And Then There Was No One is the third and possibly last book to feature Gilbert Adair's Agatha Christie pastiche caricature, Evadne Mount. She first appeared in the Boxing Day country-house mystery The Act of Roger Murgatroyd, which I read, and then A Mysterious Affair of Style, which I didn't.
This novel is written as a first person narration in the persona of the author 'Gilbert Adair' – a writer, who could be mistaken for David Hockney, who has written two Agatha Christie pastiches featuring a detective called Evadne Mount….. get the idea?
We are presented with the facts of the murder – who, when where – on the first page of the prologue (a necessity, really, since the first body doesn't turn up until two thirds of the way through the book) – a prologue which exists as a wily chunk of exposition about the dead man's backstory. The victim – Gustav Slavorigin –was a Rushdie-esque figure, the author of a highly controversial polemical essay denigrating the American experience on 9/11 who has been pursued by, amongst others, the backwoods followers of a rabid neo-con Texan zillionaire.
The narrator, Slavorigin and several other ill-assorted authors meet in the Swiss town of Meiringen, site of the Reichenbach Falls, for the first Sherlock Homes literary festival. Meiringen is a real town with a real Sherlock Holmes Museum, proud of its literary associations and the Sherlock Holmes Hotel, though it sports the SportHotel (it must be catching…) branding is actually, I understand, one of the Hilton portfolio, though for some reason they keep this quiet.
Bravely, the Adair-narrator recites complete a piece from his "Unpublished Casebook Of Sherlock Holmes" to the audience at the convention – the completely new story 'The Giant Rat of Sumatra' as referenced in Conan Doyle's tale 'The Adventure Of The Sussex Vampire'.
Self-references abound, and real people are mixed with fictional creations: the real-fictional and the fictional-fictional worlds are dizzyingly interwoven, and the climax left me grinning with admiration.

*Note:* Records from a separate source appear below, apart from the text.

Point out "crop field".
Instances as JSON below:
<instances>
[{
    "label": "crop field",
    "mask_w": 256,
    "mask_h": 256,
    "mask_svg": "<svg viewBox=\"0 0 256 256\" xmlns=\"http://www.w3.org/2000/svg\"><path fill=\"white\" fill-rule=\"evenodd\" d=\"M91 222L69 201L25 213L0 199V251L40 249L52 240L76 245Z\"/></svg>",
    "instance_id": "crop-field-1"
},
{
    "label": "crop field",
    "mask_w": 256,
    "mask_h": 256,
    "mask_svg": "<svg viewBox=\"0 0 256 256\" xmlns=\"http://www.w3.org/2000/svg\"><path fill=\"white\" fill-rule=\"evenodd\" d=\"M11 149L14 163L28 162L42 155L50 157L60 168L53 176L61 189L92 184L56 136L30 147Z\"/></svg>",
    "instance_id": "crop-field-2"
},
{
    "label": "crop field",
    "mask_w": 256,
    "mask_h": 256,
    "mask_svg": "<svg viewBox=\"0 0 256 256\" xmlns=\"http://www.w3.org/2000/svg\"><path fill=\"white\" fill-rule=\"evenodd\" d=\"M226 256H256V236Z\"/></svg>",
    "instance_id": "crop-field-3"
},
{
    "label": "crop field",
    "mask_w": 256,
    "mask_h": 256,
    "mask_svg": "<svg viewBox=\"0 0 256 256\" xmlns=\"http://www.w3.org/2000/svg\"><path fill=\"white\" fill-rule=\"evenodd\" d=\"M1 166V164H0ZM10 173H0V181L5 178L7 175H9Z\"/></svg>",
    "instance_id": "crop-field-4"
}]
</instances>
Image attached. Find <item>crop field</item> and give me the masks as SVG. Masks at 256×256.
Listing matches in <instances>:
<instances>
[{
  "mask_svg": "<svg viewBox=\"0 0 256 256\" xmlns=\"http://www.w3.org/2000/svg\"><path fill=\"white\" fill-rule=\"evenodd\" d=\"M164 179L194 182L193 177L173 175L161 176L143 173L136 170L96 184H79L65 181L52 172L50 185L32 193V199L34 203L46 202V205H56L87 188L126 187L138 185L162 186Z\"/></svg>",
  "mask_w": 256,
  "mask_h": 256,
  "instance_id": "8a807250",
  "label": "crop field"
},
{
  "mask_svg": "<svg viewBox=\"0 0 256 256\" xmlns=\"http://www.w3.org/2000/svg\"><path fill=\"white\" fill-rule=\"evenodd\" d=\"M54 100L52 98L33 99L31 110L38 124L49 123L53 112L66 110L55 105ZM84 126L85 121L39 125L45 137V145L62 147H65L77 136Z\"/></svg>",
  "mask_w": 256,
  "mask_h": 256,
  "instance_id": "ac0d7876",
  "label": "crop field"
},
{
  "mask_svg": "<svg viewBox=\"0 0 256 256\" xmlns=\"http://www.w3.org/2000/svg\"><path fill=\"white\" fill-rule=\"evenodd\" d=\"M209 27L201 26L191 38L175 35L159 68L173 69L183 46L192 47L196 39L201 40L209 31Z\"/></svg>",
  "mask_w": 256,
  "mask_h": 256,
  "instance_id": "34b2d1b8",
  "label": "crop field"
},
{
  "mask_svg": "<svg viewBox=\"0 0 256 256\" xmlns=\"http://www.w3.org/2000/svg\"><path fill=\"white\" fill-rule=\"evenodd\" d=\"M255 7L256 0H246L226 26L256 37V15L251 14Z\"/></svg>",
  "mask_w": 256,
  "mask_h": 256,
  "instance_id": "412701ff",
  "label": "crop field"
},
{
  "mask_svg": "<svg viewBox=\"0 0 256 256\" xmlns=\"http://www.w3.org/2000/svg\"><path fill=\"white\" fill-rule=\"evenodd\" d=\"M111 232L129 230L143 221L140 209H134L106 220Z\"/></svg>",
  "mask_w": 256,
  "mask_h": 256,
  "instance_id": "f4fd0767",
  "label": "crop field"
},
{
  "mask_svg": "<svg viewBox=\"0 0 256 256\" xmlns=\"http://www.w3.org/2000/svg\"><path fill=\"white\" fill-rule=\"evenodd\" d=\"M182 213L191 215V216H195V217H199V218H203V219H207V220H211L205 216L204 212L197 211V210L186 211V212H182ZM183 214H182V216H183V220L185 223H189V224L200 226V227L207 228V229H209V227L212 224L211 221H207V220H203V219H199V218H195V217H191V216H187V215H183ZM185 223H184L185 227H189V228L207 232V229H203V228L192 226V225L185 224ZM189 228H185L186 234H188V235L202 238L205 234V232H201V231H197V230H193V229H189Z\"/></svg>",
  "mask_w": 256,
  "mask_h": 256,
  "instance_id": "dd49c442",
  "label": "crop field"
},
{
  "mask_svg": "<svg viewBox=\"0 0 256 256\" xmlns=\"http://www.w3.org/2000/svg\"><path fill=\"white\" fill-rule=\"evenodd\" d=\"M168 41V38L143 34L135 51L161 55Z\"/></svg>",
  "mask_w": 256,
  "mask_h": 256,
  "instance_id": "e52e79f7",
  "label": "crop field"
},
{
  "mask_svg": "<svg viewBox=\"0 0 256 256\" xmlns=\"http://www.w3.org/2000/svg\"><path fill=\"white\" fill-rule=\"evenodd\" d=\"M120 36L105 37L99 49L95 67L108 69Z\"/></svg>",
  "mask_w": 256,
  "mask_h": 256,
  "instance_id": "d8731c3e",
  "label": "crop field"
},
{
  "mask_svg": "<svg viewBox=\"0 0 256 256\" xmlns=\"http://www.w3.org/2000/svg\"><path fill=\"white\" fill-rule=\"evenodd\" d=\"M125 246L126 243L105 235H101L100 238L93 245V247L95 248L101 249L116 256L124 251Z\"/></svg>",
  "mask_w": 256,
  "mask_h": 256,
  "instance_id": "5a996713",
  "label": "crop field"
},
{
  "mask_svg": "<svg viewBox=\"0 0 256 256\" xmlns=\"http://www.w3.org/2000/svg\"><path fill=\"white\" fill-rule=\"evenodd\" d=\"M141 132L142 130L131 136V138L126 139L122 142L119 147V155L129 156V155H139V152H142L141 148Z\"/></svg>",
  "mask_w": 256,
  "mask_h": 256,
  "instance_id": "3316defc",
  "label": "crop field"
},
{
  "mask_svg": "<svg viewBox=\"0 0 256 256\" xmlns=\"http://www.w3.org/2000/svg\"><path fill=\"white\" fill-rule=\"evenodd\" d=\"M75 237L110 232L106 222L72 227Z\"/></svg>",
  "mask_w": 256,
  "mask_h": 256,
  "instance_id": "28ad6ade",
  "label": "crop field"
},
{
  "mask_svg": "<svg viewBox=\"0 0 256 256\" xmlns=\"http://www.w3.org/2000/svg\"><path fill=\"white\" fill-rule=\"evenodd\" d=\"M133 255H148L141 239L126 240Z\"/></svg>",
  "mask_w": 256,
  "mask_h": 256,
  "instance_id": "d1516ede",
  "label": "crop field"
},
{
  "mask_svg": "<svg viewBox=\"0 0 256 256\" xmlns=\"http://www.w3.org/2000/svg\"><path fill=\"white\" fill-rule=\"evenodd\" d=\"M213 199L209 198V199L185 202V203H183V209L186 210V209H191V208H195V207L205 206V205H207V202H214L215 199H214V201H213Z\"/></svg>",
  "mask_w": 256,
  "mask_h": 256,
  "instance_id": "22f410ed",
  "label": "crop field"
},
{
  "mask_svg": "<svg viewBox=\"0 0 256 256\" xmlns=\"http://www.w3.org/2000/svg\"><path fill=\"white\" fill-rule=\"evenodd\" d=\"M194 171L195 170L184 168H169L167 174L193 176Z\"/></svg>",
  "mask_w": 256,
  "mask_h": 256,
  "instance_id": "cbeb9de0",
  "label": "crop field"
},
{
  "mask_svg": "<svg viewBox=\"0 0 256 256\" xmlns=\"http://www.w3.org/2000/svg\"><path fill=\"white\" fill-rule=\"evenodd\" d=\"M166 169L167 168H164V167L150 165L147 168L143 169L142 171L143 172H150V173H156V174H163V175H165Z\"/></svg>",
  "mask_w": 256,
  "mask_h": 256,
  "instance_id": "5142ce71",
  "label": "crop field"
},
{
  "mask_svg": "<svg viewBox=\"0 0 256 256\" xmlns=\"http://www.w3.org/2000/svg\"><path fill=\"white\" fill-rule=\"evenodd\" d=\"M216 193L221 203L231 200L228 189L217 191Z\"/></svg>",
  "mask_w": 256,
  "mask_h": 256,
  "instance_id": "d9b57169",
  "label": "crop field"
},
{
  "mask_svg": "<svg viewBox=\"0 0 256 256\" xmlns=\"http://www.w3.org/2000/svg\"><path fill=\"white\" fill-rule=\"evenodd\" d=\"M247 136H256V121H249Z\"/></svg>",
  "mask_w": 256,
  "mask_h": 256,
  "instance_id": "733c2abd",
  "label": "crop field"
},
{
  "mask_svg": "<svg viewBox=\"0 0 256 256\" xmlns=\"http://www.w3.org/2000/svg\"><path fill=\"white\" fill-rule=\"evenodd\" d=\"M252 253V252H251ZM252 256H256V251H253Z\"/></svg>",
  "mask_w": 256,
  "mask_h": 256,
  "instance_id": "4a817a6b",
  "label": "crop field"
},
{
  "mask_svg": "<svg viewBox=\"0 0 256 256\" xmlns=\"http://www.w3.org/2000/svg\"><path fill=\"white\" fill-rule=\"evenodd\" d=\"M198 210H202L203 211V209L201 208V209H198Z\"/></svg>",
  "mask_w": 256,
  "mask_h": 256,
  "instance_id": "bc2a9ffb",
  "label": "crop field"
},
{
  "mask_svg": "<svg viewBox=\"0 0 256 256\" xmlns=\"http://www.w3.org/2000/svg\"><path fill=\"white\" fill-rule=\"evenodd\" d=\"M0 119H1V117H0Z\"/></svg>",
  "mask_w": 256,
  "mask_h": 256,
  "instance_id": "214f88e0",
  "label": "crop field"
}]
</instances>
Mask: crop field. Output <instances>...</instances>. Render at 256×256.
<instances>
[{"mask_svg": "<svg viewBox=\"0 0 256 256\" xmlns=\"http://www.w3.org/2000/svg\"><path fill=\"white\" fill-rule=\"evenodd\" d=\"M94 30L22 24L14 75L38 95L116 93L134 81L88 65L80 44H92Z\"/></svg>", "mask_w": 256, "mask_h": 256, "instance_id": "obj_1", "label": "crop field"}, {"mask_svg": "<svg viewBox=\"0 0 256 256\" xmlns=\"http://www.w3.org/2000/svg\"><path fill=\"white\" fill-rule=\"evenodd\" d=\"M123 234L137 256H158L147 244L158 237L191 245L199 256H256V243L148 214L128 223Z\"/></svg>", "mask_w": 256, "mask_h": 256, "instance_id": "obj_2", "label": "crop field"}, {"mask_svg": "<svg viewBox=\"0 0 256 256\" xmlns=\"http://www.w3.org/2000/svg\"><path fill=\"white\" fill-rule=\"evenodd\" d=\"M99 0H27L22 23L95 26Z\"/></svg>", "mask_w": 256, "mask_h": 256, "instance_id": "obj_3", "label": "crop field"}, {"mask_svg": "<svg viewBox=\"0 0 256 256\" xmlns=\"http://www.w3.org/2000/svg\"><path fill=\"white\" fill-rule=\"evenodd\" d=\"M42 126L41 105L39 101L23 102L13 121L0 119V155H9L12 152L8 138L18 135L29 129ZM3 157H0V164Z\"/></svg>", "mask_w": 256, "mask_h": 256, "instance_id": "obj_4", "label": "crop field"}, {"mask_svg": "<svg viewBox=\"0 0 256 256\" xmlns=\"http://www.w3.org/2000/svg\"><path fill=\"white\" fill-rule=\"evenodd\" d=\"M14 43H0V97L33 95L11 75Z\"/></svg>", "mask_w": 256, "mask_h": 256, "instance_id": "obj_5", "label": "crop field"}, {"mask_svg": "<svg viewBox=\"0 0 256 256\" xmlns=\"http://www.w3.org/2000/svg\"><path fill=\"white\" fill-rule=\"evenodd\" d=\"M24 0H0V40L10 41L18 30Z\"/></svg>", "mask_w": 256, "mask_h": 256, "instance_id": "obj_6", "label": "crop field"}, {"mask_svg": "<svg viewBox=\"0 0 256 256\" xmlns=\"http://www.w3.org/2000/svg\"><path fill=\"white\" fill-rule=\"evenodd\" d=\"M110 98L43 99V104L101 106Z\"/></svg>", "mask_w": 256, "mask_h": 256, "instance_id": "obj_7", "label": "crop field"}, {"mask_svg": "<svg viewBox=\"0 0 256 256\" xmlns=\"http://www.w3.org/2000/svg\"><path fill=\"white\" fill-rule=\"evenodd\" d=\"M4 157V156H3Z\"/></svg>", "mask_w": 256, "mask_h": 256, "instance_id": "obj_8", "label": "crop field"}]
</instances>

The book is full of sly allusions to Christie's stories (Adair rents a house in the Cotswolds and travels down to it weekly on the 4:50 from Paddington) and to other crimewriters' works, for example the Martin Beck stories of Sjowall & Wahloo. But any jokes in German – and those in many other languages also – will have flown unnoticed right past me.
And that's really the problem I had with this book. This reader felt frustrated that she was probably missing more than half the jokes; it was frequently unclear whether the "author's" mocking tone was directed at himself, his story, or – most probably – at me. Although I enjoyed the romp and the worthy ending, I was left with the feeling that I'm not clever enough to fully appreciate the dazzling virtuosity on display in And Then There Was No One. And that, dear reader, is not a comfortable realisation!